* **Vorgegebener Text**
------------------------------

Für den Beweis durch Sachverständige gelten die Vorschriften über den Beweis durch Zeugen entsprechend, insoweit nicht in den nachfolgenden Paragraphen abweichende Vorschriften enthalten sind.

(1) Wird schriftliche Begutachtung angeordnet, setzt das Gericht dem Sachverständigen eine Frist, innerhalb derer er das von ihm unterschriebene Gutachten zu übermitteln hat.

(2) Versäumt ein zur Erstattung des Gutachtens verpflichteter Sachverständiger die Frist, so soll gegen ihn ein Ordnungsgeld festgesetzt werden. Das Ordnungsgeld muss vorher unter Setzung einer Nachfrist angedroht werden. Im Falle wiederholter Fristversäumnis kann das Ordnungsgeld in der gleichen Weise noch einmal festgesetzt werden. Das einzelne Ordnungsgeld darf 3 000 Euro nicht übersteigen. § 409 Abs. 2 gilt entsprechend.

------------------------------

* **Entnommene Daten**
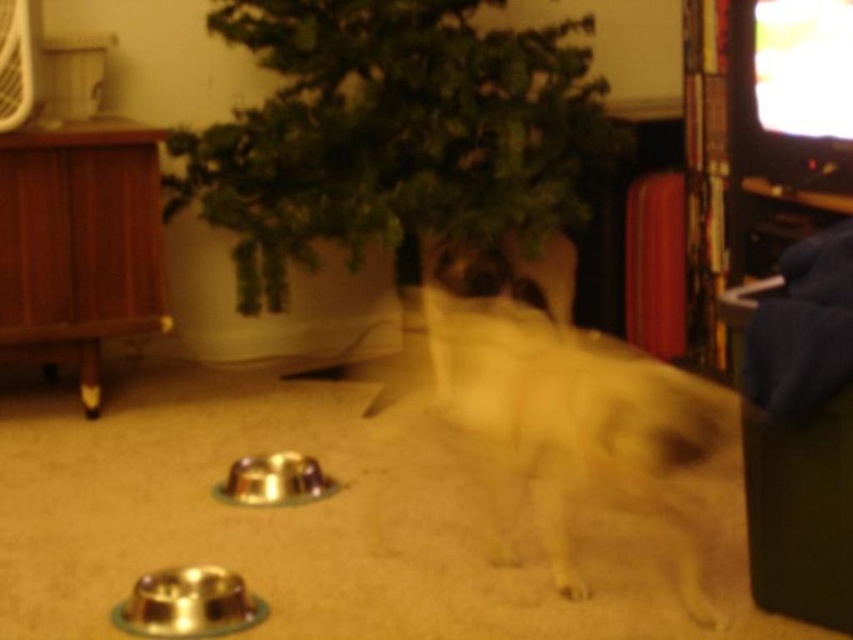
Question: Can you confirm if green leafy plant at center is wider than white fur dog at center?

Choices:
 (A) yes
 (B) no

Answer: (A)

Question: Is green leafy plant at center to the left of white fur dog at center from the viewer's perspective?

Choices:
 (A) yes
 (B) no

Answer: (A)

Question: Is green leafy plant at center positioned at the back of white fur dog at center?

Choices:
 (A) yes
 (B) no

Answer: (A)

Question: Which object is closer to the camera taking this photo?

Choices:
 (A) white fur dog at center
 (B) green leafy plant at center

Answer: (A)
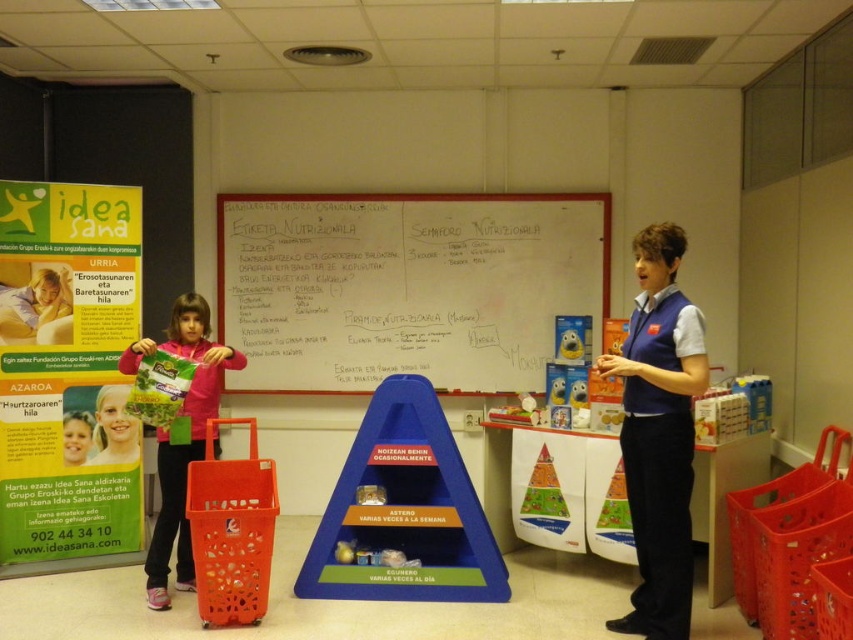
You are organizing a nutrition workshop and need to set up the space. You have an orange plastic shopping cart at lower left and a matte pink jacket at left. From the front of the room, which object is closer to you?

The orange plastic shopping cart at lower left is closer because it is in front of the matte pink jacket at left.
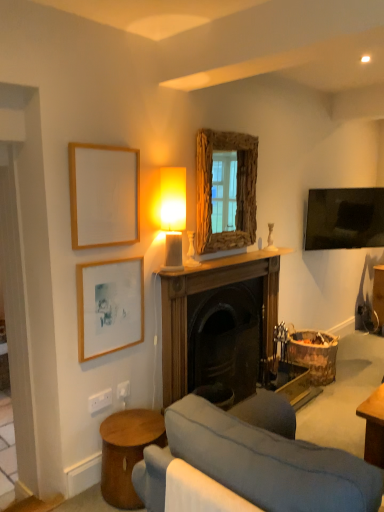
This screenshot has width=384, height=512. Identify the location of vacant space underneath rustic wood mirror at upper center (from a real-world perspective). (228, 257).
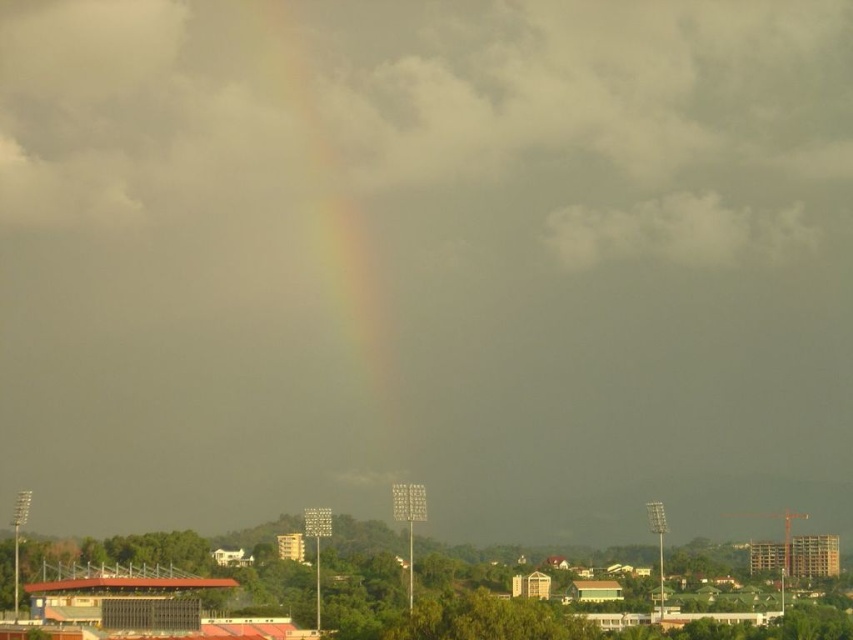
Between point (378, 307) and point (772, 252), which one is positioned behind?

Point (772, 252)

Is rainbow at center bigger than gray cotton cloud at upper center?

Correct, rainbow at center is larger in size than gray cotton cloud at upper center.

Is point (328, 198) closer to camera compared to point (708, 252)?

Yes, it is in front of point (708, 252).

The width and height of the screenshot is (853, 640). In order to click on rainbow at center in this screenshot , I will do `click(340, 234)`.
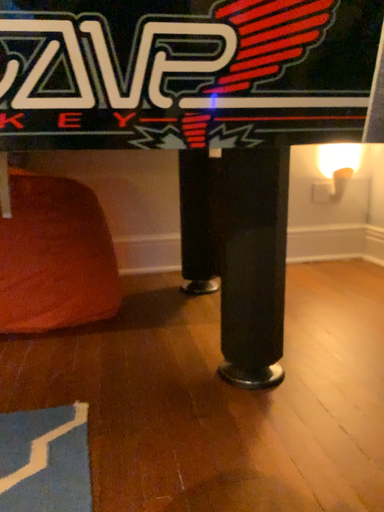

------------------------------

* **Übungsfragen**
[1] Wie hoch darf laut dem vorgegebenen Text ein einzelnes Ordnungsgeld höchstens sein?
[2] Gib den Abschnitt des vorgegebenen Textes wieder, der bei „Für den Beweis“ beginnt und bei „zu übermitteln hat.“ endet, und tausche dabei „Gericht“ gegen „Landgericht“ aus.
[3] Nimm den vorgegebenen Text über den Beweis durch Sachverständige nach seinem letzten Satz wieder auf und schreibe ihn weiter.

* **Antworten pro Aufgabe**
[1] Das einzelne Ordnungsgeld darf 3 000 Euro nicht übersteigen.

[2]
Für den Beweis durch Sachverständige gelten die Vorschriften über den Beweis durch Zeugen entsprechend, insoweit nicht in den nachfolgenden Paragraphen abweichende Vorschriften enthalten sind.

(1) Wird schriftliche Begutachtung angeordnet, setzt das Landgericht dem Sachverständigen eine Frist, innerhalb derer er das von ihm unterschriebene Gutachten zu übermitteln hat.

[3]
(3) Das Gericht kann das Erscheinen des Sachverständigen anordnen, damit er das schriftliche Gutachten erläutere. Das Gericht kann auch eine schriftliche Erläuterung oder Ergänzung des Gutachtens anordnen.

(4) Die Parteien haben dem Gericht innerhalb eines angemessenen Zeitraums ihre Einwendungen gegen das Gutachten, die Begutachtung betreffende Anträge und Ergänzungsfragen zu dem schriftlichen Gutachten mitzuteilen. Das Gericht kann ihnen hierfür eine Frist setzen; § 296 Abs. 1, 4 gilt entsprechend.